President’s budget request
The Biden-Harris administration recently released its proposed budget for the fiscal year 2023, the most comprehensive presentation of its funding priorities to date. The budget proposes critical funding for several programs that impact people living with HIV. However, there is still work to do to ensure this funding is secured.
National PrEP program
The president’s budget request includes $237 million in the fiscal year 2023 for a new national PrEP program and a total of $9.8 billion for the program over the next 10 years. The program would guarantee PrEP, medication that prevents HIV, at no cost for all uninsured and underinsured people, as well as for people on Medicaid.

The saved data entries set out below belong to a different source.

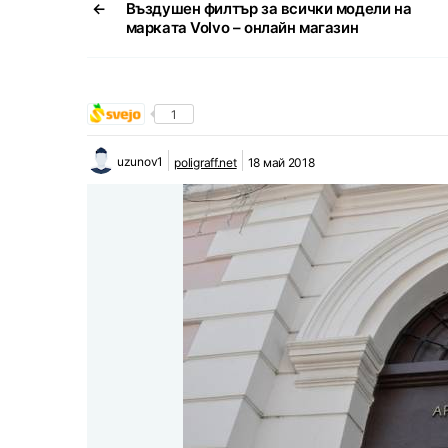
←
Въздушен филтър за всички модели на
марката Volvo – онлайн магазин
1
uzunov1
poligraff.net
18 май 2018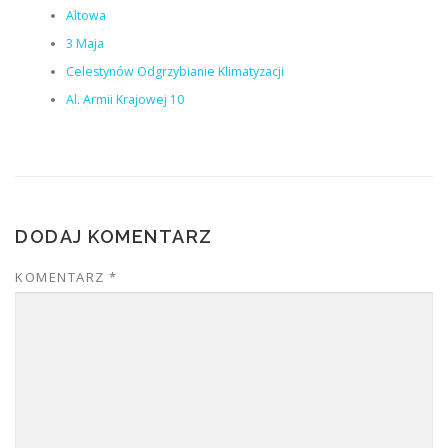
Altowa
3 Maja
Celestynów Odgrzybianie Klimatyzacji
Al. Armii Krajowej 10
DODAJ KOMENTARZ
KOMENTARZ
*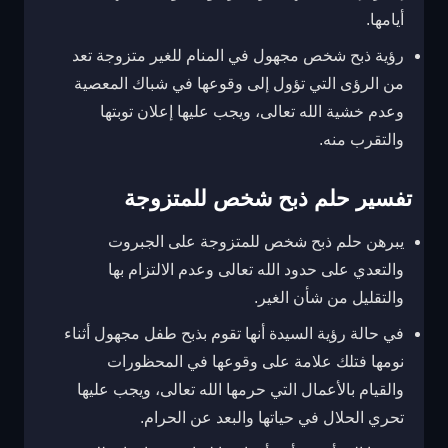
أيامها.
رؤية ذبح شخص مجهول في المنام للغير متزوجة تعد
من الرؤى التي تؤول إلى وقوعها في شباك المعصية
وعدم خشية الله تعالى، ويجب عليها إعلان توبتها
والتقرب منه.
تفسير حلم ذبح شخص للمتزوجة
يبرهن حلم ذبح شخص للمتزوجة على الجبروت
والتعدي على حدود الله تعالى وعدم الالتزام بها
والتقليل من شأن الغير.
في حالة رؤية السيدة أنها تقوم بذبح طفل مجهول أثناء
نومها فتلك علامة على وقوعها في المحظورات
والقيام بالأعمال التي حرمها الله تعالى، ويجب عليها
تحري الحلال في حياتها والبعد عن الحرام.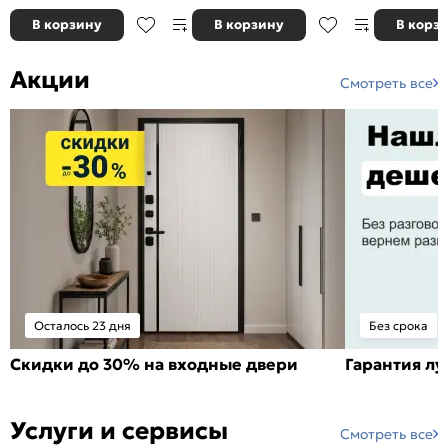
В корзину
В корзину
В корз
Акции
Смотреть все
Осталось 23 дня
Без срока
Скидки до 30% на входные двери
Гарантия л
Услуги и сервисы
Смотреть все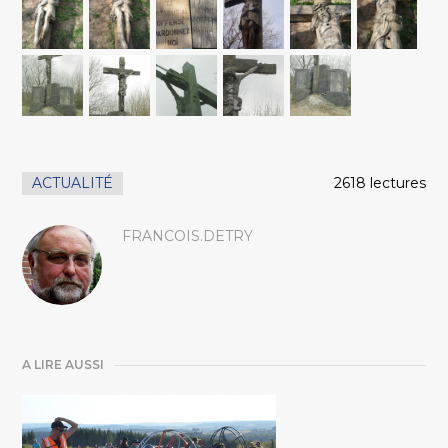
ACTUALITÉ
2618 lectures
FRANCOIS.DETRY
A LIRE AUSSI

While details of the program would be determined by federal health agencies, the program would be mandated to provide essential wrap-around services and would expand the network of community providers to reach underserved areas and populations. We praise the administration’s investment in PrEP, and we must encourage Congress to make a national PrEP plan a reality by passing this budget.
Unfortunately, the president’s budget for fiscal year 2023 only proposes a $5 million increase to the Housing Opportunities for Persons With AIDS program. Housing assistance is HIV care and prevention, and HOPWA is the only dedicated source of housing funds for people living with HIV. The proposal for $455 million for the program in 2023 does not reflect the true need for housing interventions and falls $145 million short of HIV advocates’ asks. We need Congress to surpass the president’s budget and fund HOPWA at $600 million.